That is the same way I do things, would have chimed in earlier, but work sucks! Just to add, I leave about 1/8" or a hair less sticking out of each side of the bolster, tap each pin on each side to swell the ends, once the bolsters are tight against the tang, firmly hammer them. I use a 2 1/2 pound hammer, and pound the pins till their flat against the bolsters. Grind and polish, if you like, or leave satin finished. The biggest isue I had was once or twice, I got an odd pin of a slightly different stock, you could see the pins as a slightly discolored circle.


----------



## sudsy9977 (May 28, 2011)

bill.....what if you're using damascus or mokume on your knives and have a pattern on the bolster?.....obviously you can't use a regular pin....what dop u do in those circumstances.....ryan


----------



## oivind_dahle (May 28, 2011)

Are you doing this on Mokume bolster as well?


----------



## peterm (May 29, 2011)

oivind_dahle said:


> Are you doing this on Mokume bolster as well?


 
I'm certainly not on my first attempt!


----------



## Bill Burke (May 29, 2011)

If using Mokume or damascuss bolsters then you only have two choices. iether learn to solder really well and solder on your bolsters or us a pin that contrasts and make the pins part of the design.

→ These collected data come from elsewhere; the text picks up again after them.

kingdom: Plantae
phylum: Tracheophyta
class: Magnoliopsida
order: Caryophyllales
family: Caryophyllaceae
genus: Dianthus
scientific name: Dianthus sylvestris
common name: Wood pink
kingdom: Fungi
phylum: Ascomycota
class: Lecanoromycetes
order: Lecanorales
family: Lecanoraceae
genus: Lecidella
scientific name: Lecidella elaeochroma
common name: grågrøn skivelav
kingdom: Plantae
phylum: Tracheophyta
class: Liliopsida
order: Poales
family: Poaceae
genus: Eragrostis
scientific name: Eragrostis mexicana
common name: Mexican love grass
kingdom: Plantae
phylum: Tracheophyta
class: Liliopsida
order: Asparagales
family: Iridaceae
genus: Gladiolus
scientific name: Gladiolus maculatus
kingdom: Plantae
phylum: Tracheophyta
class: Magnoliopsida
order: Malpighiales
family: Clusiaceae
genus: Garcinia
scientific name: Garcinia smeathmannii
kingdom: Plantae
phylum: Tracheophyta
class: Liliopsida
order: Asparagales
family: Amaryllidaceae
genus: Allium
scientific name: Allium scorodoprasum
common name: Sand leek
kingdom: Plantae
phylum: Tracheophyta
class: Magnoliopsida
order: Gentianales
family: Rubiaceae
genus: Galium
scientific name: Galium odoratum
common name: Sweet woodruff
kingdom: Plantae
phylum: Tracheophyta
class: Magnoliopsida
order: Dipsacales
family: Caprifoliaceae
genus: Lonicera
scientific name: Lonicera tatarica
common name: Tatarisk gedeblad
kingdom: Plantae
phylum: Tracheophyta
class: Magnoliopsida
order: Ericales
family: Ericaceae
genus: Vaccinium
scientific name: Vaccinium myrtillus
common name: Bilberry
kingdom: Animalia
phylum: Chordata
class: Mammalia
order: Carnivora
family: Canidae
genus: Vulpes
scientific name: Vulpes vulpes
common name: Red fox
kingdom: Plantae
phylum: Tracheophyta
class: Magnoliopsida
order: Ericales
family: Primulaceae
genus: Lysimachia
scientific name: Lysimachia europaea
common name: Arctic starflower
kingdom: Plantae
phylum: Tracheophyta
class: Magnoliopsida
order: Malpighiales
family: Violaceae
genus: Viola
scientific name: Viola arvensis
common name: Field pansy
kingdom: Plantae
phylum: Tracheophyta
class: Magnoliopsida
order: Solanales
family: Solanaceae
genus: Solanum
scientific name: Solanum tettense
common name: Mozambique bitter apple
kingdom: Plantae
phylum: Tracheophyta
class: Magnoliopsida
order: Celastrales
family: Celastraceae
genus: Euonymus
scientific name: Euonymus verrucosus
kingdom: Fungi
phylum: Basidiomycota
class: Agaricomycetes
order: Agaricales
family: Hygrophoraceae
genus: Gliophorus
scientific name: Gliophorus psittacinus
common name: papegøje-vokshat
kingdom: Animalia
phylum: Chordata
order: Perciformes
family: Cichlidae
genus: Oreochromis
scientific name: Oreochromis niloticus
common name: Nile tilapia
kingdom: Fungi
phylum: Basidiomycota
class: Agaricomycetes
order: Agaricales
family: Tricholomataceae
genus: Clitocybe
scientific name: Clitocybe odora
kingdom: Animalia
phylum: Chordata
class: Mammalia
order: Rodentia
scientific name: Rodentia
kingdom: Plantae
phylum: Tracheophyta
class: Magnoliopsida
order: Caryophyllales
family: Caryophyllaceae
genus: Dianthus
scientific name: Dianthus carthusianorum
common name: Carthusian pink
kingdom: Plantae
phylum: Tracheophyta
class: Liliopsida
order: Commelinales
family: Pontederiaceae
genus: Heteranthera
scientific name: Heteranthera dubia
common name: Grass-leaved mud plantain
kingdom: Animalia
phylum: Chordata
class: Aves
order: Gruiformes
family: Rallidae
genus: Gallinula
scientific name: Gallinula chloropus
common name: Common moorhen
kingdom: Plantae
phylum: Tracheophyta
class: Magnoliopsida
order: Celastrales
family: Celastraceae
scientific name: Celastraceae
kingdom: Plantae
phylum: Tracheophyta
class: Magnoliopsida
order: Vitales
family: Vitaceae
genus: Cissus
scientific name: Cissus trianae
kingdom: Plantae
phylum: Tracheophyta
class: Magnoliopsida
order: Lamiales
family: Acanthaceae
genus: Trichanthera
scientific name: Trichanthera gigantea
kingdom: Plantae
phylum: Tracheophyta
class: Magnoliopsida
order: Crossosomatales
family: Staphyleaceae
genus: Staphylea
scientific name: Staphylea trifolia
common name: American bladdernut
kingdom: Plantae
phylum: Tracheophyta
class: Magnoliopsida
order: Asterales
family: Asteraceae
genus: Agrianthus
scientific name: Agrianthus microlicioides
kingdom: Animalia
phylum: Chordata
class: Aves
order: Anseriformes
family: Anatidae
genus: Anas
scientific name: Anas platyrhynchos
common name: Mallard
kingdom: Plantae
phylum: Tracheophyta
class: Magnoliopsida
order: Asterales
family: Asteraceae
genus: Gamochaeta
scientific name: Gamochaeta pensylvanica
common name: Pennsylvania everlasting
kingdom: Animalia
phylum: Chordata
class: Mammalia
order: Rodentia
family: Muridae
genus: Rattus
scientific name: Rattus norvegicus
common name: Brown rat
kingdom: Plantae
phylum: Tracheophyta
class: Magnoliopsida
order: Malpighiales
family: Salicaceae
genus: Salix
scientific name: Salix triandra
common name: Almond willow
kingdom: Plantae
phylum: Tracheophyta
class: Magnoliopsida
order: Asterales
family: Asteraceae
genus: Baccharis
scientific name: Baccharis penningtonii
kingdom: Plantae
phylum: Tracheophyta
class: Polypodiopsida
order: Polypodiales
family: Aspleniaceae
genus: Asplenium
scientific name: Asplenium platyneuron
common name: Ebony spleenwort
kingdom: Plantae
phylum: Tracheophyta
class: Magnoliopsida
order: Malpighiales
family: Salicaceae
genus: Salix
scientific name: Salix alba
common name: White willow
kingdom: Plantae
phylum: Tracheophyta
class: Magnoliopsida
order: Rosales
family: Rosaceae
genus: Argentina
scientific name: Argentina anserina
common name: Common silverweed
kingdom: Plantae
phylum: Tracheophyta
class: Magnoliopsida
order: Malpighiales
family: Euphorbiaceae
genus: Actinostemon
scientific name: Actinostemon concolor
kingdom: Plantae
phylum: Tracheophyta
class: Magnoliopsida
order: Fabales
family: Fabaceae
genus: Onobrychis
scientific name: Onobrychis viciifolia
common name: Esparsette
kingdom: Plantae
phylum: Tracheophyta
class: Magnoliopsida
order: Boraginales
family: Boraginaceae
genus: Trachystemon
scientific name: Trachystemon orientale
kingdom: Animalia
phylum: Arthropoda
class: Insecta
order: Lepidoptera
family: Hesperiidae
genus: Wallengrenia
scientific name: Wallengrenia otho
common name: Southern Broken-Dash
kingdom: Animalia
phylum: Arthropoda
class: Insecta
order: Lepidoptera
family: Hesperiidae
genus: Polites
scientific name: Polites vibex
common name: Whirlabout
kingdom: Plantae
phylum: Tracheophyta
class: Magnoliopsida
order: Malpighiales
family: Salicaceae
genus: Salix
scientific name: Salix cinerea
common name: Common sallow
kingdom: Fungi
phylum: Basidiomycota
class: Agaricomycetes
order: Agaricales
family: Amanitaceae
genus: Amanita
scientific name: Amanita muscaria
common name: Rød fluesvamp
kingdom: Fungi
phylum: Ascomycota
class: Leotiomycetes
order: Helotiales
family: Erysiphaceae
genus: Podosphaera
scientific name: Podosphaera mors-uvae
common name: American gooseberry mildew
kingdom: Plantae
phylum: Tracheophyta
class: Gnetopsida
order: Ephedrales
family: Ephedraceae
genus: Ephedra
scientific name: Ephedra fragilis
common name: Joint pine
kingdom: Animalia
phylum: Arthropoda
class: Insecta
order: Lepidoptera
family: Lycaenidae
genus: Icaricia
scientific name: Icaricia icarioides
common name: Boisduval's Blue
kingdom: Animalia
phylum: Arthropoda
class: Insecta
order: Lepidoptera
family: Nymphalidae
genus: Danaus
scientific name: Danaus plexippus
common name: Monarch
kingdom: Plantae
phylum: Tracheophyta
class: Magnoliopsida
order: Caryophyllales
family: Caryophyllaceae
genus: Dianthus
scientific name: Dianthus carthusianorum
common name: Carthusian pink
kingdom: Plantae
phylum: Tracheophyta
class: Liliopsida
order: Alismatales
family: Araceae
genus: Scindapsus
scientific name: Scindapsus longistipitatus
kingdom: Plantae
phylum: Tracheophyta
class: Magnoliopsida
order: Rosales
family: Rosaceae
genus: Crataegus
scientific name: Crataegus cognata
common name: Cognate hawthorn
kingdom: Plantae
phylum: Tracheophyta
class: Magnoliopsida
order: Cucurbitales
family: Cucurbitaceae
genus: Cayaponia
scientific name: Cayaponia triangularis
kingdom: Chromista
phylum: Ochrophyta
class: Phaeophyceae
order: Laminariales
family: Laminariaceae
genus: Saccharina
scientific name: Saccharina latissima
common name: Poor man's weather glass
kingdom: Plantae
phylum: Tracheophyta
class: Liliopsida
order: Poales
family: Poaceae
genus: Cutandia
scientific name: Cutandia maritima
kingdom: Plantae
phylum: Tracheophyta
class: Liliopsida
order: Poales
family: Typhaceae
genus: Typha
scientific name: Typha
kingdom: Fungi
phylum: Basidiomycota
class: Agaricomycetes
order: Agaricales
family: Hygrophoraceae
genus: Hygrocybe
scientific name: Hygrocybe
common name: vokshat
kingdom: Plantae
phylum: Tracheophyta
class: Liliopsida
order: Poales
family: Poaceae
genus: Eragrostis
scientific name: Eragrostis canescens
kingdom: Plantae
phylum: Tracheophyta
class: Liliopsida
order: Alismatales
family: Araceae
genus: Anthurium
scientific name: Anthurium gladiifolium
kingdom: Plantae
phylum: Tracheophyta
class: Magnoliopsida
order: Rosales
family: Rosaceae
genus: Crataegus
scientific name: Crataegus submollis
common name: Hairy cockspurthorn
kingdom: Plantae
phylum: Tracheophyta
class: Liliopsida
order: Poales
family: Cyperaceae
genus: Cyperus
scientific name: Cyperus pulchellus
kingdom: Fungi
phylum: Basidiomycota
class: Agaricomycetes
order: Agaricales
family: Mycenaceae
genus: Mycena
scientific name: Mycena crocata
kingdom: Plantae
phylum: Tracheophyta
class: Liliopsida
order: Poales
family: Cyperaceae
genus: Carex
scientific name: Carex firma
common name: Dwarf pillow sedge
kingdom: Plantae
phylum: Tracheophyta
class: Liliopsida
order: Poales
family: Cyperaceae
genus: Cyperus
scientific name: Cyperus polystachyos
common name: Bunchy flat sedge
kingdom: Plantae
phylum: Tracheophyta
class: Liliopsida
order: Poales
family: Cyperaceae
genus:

I go for the solder


----------



## sudsy9977 (May 29, 2011)

thanks bill...that's what i was guessing...thanks for the info....ryan


----------



## oivind_dahle (May 31, 2011)

Came across this

http://www.blademag.com/forum/topics/how-to-make-better-bolsters


----------



## Marko Tsourkan (Jun 3, 2011)

What size (weight) peen hammer do you guys use and what type steel and pins do you use? I know that 416 is used, but not sure if is used for both stainless and carbon, or just stainless.

M


----------



## watercrawl (Jun 3, 2011)

I have a 12 ounce hammer. I used 303 on my AEB-L suji. That is a good question about what to use on carbon blades too.


----------



## PierreRodrigue (Jun 4, 2011)

I use a 12oz to get 'em started, then a 3 lb to hammer them home. For bolsters, I think I would use stainless anyway, a patina on a blade is nice, but not so sure about the handle. If its an integral, thats a different story. I like 416.


----------



## Bill Burke (Jun 4, 2011)

you can use about anthing on anything. I use 416 on both carbon and stainless. I also use nickle silver and brass. just make sure to use the same material for the pins if you don't want them to show. I have even cut some of the bolster material and turned pins on the lathe to get a match.


----------